Collected data
* * *
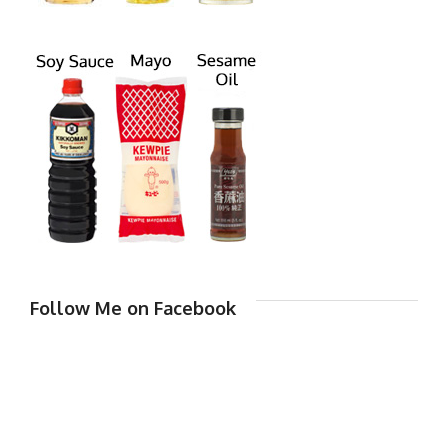
Follow Me on Facebook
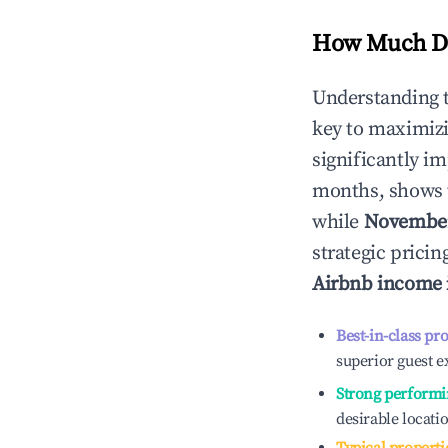
How Much Do
Understanding 
key to maximiz
significantly i
months, shows 
while
Novembe
strategic prici
Airbnb income
Best-in-class pr
superior guest e
Strong performi
desirable locati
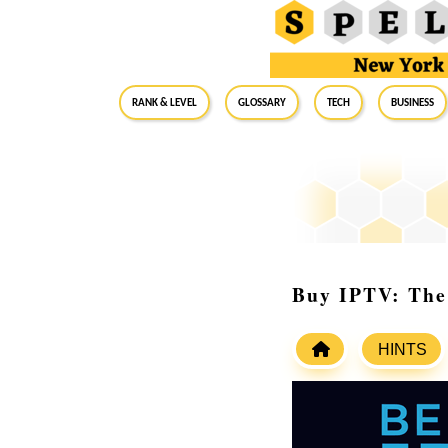
RANK & LEVEL
GLOSSARY
Tech
Business
Buy IPTV: The 
HINTS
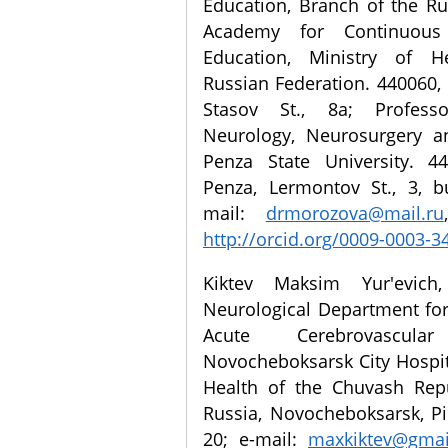
Education, Branch of the R
Academy for Continuous 
Education, Ministry of H
Russian Federation. 440060, 
Stasov St., 8a; Profess
Neurology, Neurosurgery an
Penza State University. 44
Penza, Lermontov St., 3, b
mail:
drmorozova@mail.ru
http://orcid.org/0009-0003-3
Kiktev Maksim Yur'evich,
Neurological Department for
Acute Cerebrovascular
Novocheboksarsk City Hospita
Health of the Chuvash Repu
Russia, Novocheboksarsk, Pi
20; e-mail:
maxkiktev@gmai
* * *
> _Work request_:
Would you please copy the lines above, from the one holding "Penza State University. 44" through the last, and nothing else?

> _Your response_:
Penza State University. 44
Penza, Lermontov St., 3, b
mail:
drmorozova@mail.ru
http://orcid.org/0009-0003-3
Kiktev Maksim Yur'evich,
Neurological Department for
Acute Cerebrovascular
Novocheboksarsk City Hospita
Health of the Chuvash Repu
Russia, Novocheboksarsk, Pi
20; e-mail:
maxkiktev@gmai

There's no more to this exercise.